Spectral Flatness Measurement in Wi-Fi 7 (IEEE 802.11be)

In Wi-Fi 7, defined by the IEEE 802.11be standard, spectral flatness is an important parameter that ensures the uniformity of signal power distribution across the channel bandwidth. This is crucial for maintaining signal integrity, especially in the high data rate transmissions that Wi-Fi 7 supports.

Spectral flatness refers to the requirement that the power across the entire bandwidth of the transmitted signal remains relatively uniform. This characteristic is vital for minimizing distortion and maintaining the integrity of modulated data, particularly with the advanced modulation schemes used in Wi-Fi 7, such as 4096-QAM.

Key Points of Spectral Flatness in Wi-Fi 7

1. Uniform Power Distribution: Spectral flatness ensures that the power levels across the frequency bins or subcarriers within a channel are within a specified range relative to each other. This uniformity is necessary for accurate data demodulation and decoding at the receiver.

2. Flatness Criteria: For Wi-Fi 7, the standard specifies that the power levels of the subcarriers within the occupied bandwidth should not deviate significantly from the average power level. This is often measured in decibels (dB).

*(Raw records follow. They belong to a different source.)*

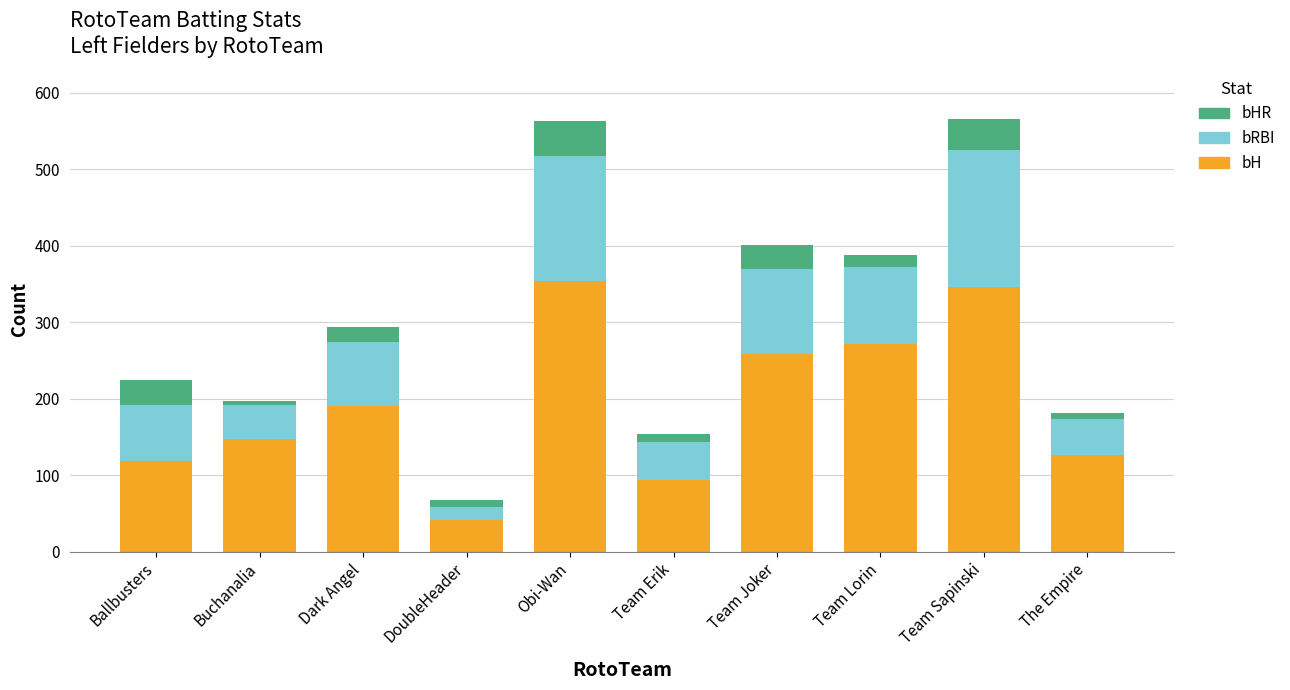

What is the difference between the bH values at Team Joker and Dark Angel?

68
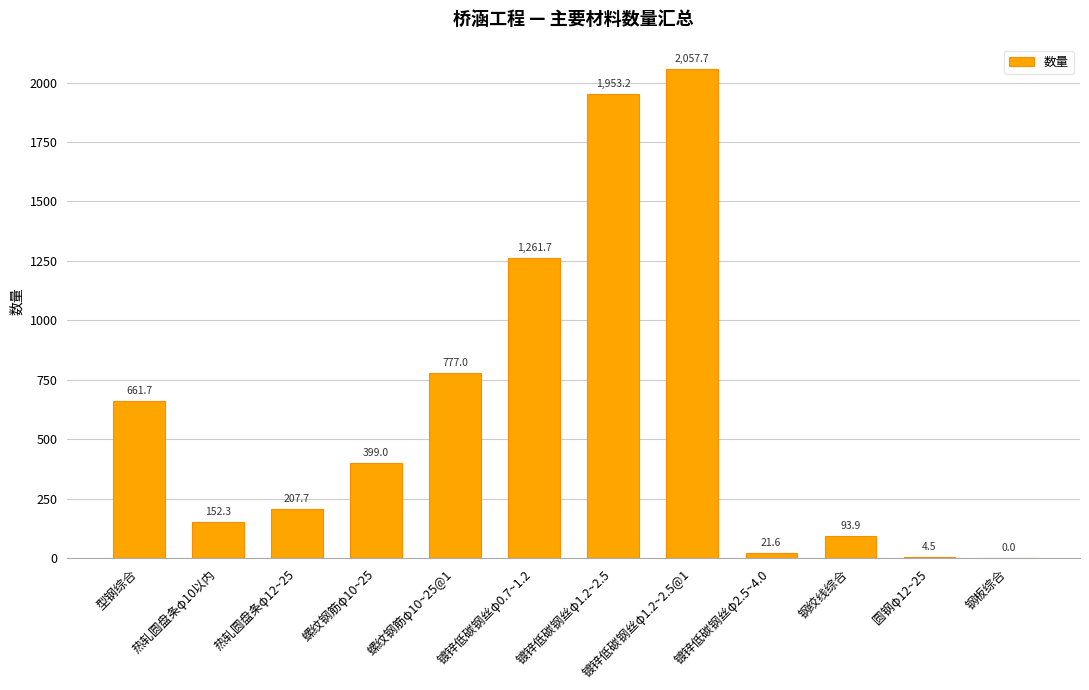

Where is the data nearest to the value 1028?

镀锌低碳钢丝φ0.7~1.2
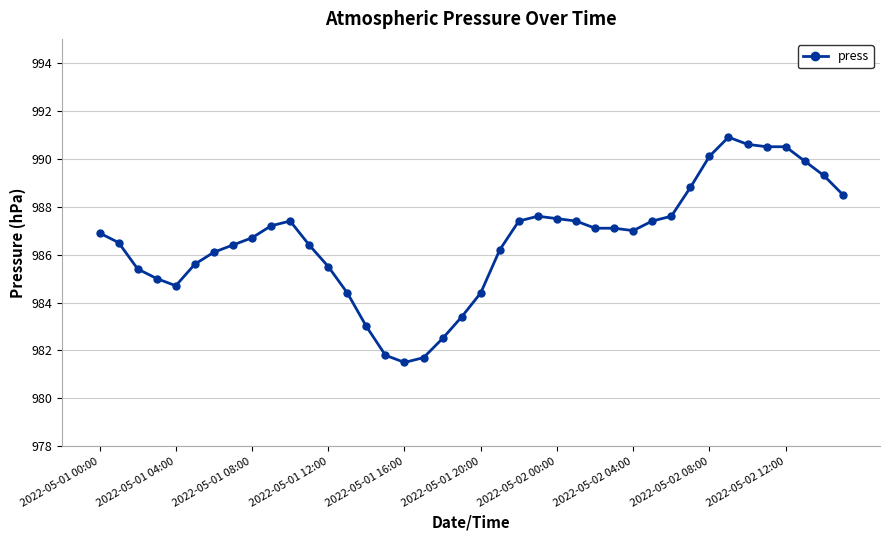

What is the smallest value displayed?

981.5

3. Deviation Limits: Typically, spectral flatness is defined by an acceptable range of deviation, such as follows:

   • Subcarriers must stay within +/- 2 dB relative to the average power level of the subcarriers within the occupied bandwidth.
   • A few subcarriers (often a small percentage) may be allowed to deviate further, up to +/- 4 dB, but these are strictly limited.

4. Frequency Ranges: The flatness requirement applies across the entire channel bandwidth, which can be 20 MHz, 40 MHz, 80 MHz, 160 MHz, or 320 MHz in Wi-Fi 7. Maintaining flatness over wider bandwidths like 160 MHz and 320 MHz is more challenging but necessary for optimal performance.

5. Importance of Flatness:

   • Consistency in Modulation: High spectral flatness ensures that all subcarriers carry data at consistent power levels, which is essential for higher modulation schemes like 4096-QAM that are sensitive to power variations.
   • Improved Performance: A flat spectrum minimizes the potential for bit errors, improves overall signal quality, and enhances data throughput.
   • Reduced Signal Distortion: By maintaining spectral flatness, signal distortion due to uneven amplification across the channel is minimized, leading to a clearer signal at the receiver.

6. Testing and Compliance: Devices are tested to ensure compliance with spectral flatness specifications. This involves transmitting test signals and measuring the power across the subcarriers using specialized equipment. The measurements must fall within the acceptable deviation limits set by the standard.

Image Courtesy: Rohde & Schwarz

The figure depicts spectral flatness for 160 MHz bandwidth for an EHT non-punctured frame.

The table shows the maximum deviation (dB) allowed with and without preamble puncturing for different bandwidths such as 20 MHz, 40 MHz, 80 MHz, 160 MHz, and 320 MHz.

These flatness specifications ensure that the transmitted signal maintains a consistent power profile across its entire bandwidth, which is essential for achieving the high data rates and low error rates that Wi-Fi 7 promises.